El propio Chávez, se ha escrito, tenía instalado en el palacio de Miraflores un altar santero donde se hallaba entronizada una cabeza de caimán rodeada de velas y amuletos, y al filo de la medianoche hablaba con el espíritu de Simón Bolívar en busca de consejos, y durante el almuerzo reservaba a su diestra un sitio y un plato para él.

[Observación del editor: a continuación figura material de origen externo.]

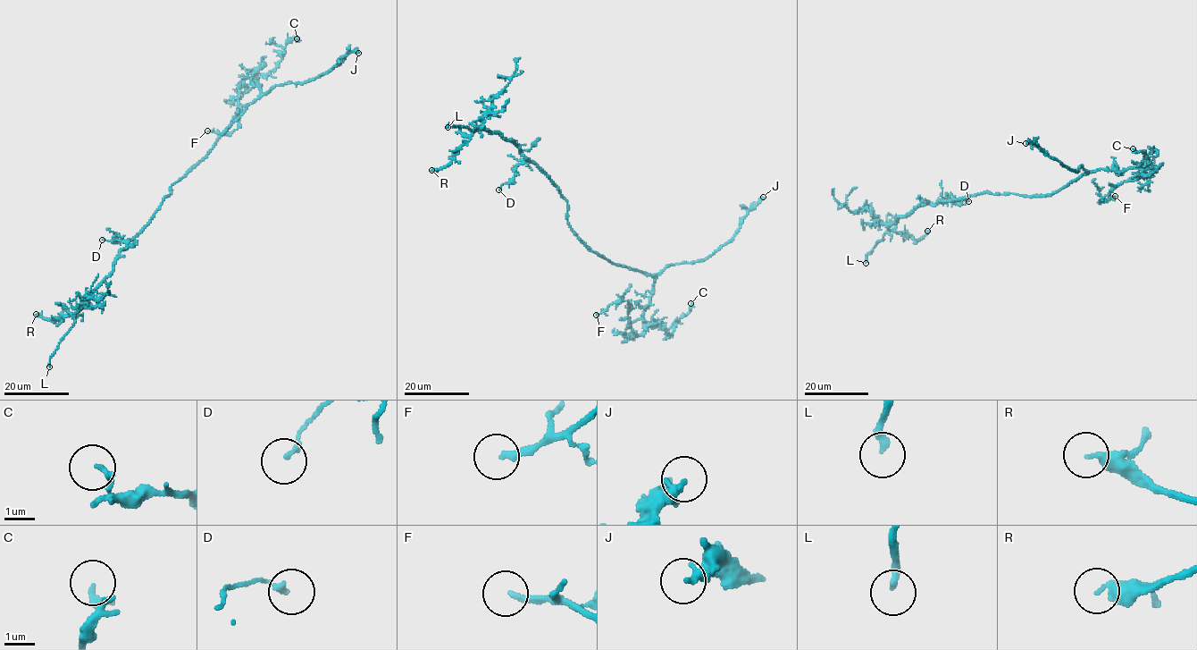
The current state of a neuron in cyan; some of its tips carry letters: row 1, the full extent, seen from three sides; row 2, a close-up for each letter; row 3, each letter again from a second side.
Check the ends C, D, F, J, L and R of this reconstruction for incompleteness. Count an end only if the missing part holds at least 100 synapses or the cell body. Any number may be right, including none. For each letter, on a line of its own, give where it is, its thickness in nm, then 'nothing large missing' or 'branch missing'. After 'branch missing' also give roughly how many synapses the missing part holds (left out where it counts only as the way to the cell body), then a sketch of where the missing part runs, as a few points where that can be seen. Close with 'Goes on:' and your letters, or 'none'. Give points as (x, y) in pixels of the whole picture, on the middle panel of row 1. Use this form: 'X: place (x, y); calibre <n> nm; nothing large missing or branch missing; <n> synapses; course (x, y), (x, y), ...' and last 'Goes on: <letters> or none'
C: place (690, 303); calibre 180 nm; nothing large missing
D: place (498, 189); calibre 150 nm; nothing large missing
F: place (596, 315); calibre 180 nm; nothing large missing
J: place (763, 197); calibre 280 nm; nothing large missing
L: place (447, 127); calibre 220 nm; branch missing; course (447, 127), (440, 116), (448, 104), (443, 99), (458, 95), (463, 89), (472, 91), (472, 88)
R: place (431, 170); calibre 320 nm; nothing large missing
Goes on: L

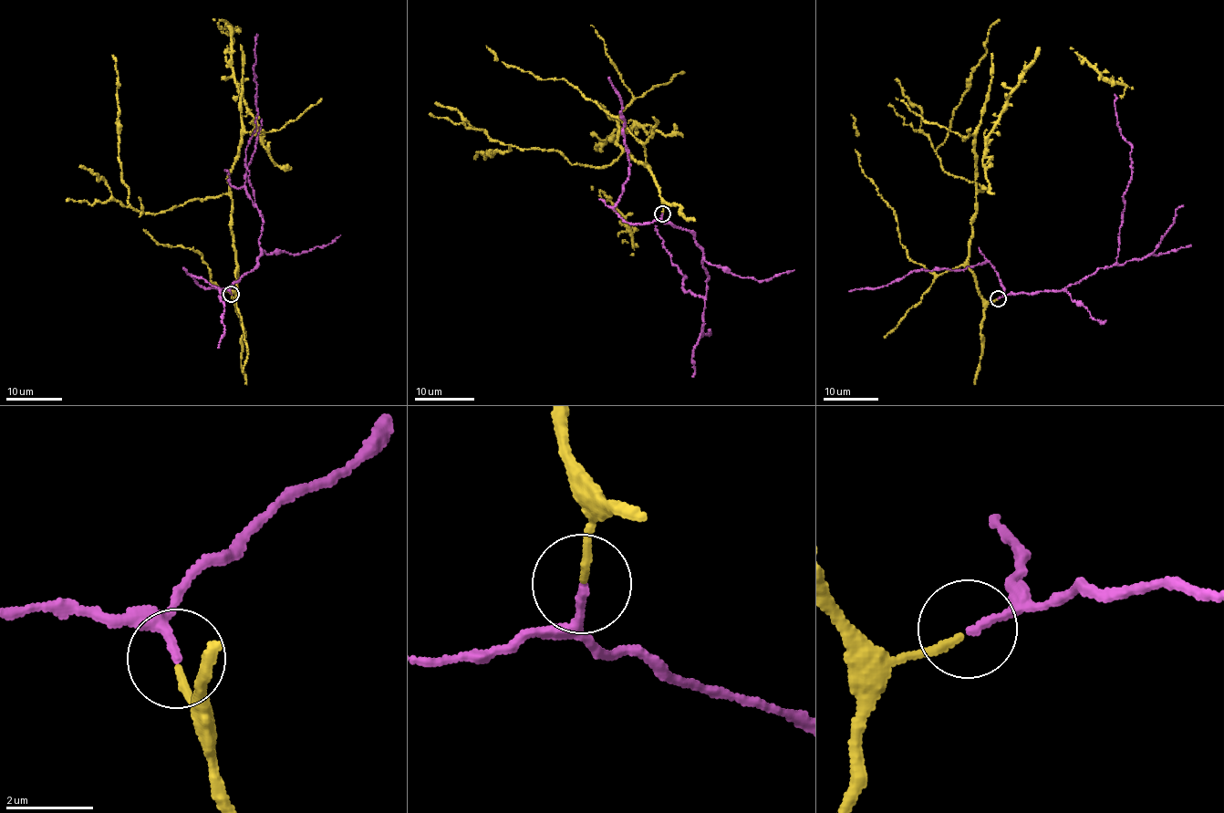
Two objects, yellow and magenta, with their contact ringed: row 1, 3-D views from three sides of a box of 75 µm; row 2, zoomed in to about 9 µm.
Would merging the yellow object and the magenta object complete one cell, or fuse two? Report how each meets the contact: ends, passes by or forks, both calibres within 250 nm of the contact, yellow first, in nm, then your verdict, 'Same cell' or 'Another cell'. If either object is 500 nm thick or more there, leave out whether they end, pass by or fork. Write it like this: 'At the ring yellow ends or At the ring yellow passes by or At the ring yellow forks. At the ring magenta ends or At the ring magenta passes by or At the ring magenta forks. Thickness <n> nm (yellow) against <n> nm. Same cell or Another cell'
At the ring yellow ends. At the ring magenta ends. Thickness 170 nm (yellow) against 180 nm. Same cell

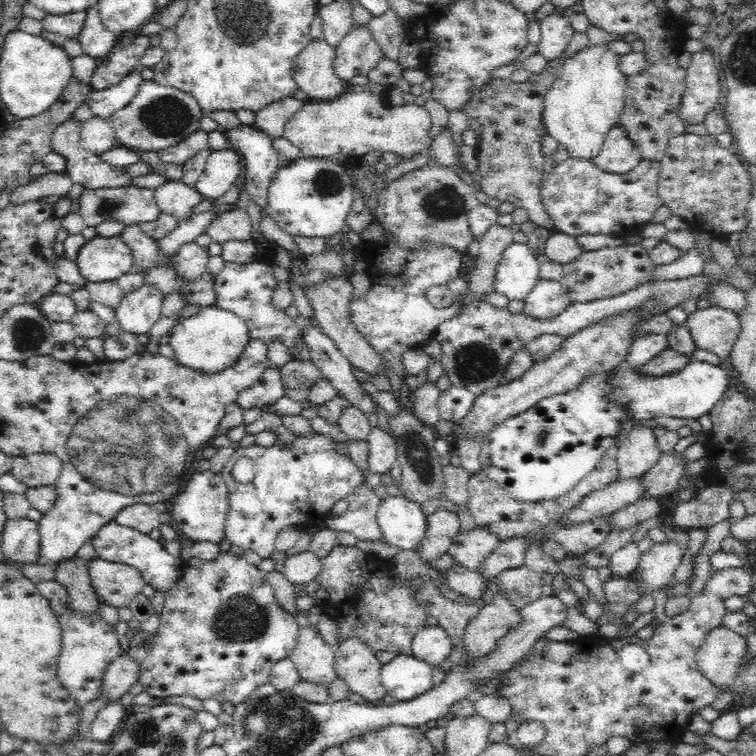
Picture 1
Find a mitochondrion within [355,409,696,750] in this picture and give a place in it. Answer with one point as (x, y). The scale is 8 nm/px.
(647, 713)

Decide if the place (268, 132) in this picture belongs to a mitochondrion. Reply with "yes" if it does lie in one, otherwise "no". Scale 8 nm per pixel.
no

Y qué decir del general Maximiliano Hernández Martínez, quien llegó al poder en El Salvador por medio de un golpe de estado, y se mantuvo a lo largo de trece años presentándose como candidato único, hasta que una protesta popular lo obligó a dejar la silla presidencial en 1944.

Abstemio y vegetariano, y devoto de la teosofía, creyente en la reencarnación, realizaba sesiones de espiritismo en la casa presidencial. En sus alocuciones radiofónicas semanales proclamaba que quien mataba a una hormiga «cometía un crimen mayor que el de matar a un hombre, porque cuando un hombre muere se vuelve reencarnado, mientras que una hormiga muere para siempre»·.

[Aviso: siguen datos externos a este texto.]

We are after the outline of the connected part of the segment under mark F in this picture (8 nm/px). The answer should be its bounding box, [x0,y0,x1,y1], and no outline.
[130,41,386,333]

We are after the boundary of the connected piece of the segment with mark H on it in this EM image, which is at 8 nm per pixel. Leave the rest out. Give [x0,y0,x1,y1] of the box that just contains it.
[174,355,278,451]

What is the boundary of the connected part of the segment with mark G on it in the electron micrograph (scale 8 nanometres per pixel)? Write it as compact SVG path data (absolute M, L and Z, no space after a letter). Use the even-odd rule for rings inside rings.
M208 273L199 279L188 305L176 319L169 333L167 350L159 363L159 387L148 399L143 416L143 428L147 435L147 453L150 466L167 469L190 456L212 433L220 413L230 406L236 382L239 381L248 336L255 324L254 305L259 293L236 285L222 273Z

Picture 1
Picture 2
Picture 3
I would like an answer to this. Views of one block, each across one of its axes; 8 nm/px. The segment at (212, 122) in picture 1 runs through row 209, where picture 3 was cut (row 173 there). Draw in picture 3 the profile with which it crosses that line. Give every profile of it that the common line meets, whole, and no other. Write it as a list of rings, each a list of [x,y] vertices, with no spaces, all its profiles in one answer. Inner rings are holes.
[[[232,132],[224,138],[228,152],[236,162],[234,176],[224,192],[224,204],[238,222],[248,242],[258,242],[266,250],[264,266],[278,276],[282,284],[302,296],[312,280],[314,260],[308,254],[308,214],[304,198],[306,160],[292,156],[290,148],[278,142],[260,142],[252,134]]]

La brujería, una vez en el poder, se vuelve adicta al crimen, y nunca se harta de sacrificios humanos

Por eso de que la vida de una hormiga vale más que la de un hombre, es que seguramente no tuvo empacho en mandar a masacrar a 30 mil campesinos indígenas en Izalco, en 1932, acusados de rebelión, el genocidio mayor cometido nunca en Centroamérica, una marca siniestra en una región del mundo donde no han faltado los genocidios.

Pero ninguno de los espíritus trascendentes con lo que solía conversar en amenas charlas, fue capaz de informarle de que muchos años después, en su exilio en Honduras, su propio chofer lo mataría dándole diecisiete puñaladas. Fueron tantas que los médicos invisibles no pudieron hacer nada por él.

Devoto de los ritos del vudú, Papa «Doc» Duvalier, quien llegó al poder en Haití en 1957 y se declaró presidente vitalicio, hablaba con los difuntos. Ordenó decapitar a su enemigo político Blucher Philogenes, y mantuvo conservada en hielo la cabeza frente a la que se sentaba en el encierro de su despacho tratando de sacarle palabra para que le revelara el nombre de quienes urdían conspiraciones en su contra.

Isabel Perón, la cabaretera de pocas luces, llegó a presidenta de Argentina en 1973 como sucesora de su esposo, el general Juan Domingo Perón. Pero quien verdaderamente mandaba era su consejero José López Rega, en un tiempo policía raso que servía el mate a sus superiores en el cuartel mientras soñaba con cantar un día en los escenarios las arias de Rigoletto, pues se creía con voz de tenor.

Sacerdote supremo de la secta esotérica Anäel, sucesora de la secta Thulé, a la que pertenecieron nada menos que Adolfo Hitler y Rudolf Hess, organizó también otra secta de sicarios y criminales a sueldo, la Alianza Anticomunista Argentina, mejor conocida como la Triple A, responsable de decenas de asesinatos, torturas y secuestros, sobre todo de jóvenes.

La brujería, una vez en el poder, se vuelve adicta al crimen, y nunca se harta de sacrificios humanos.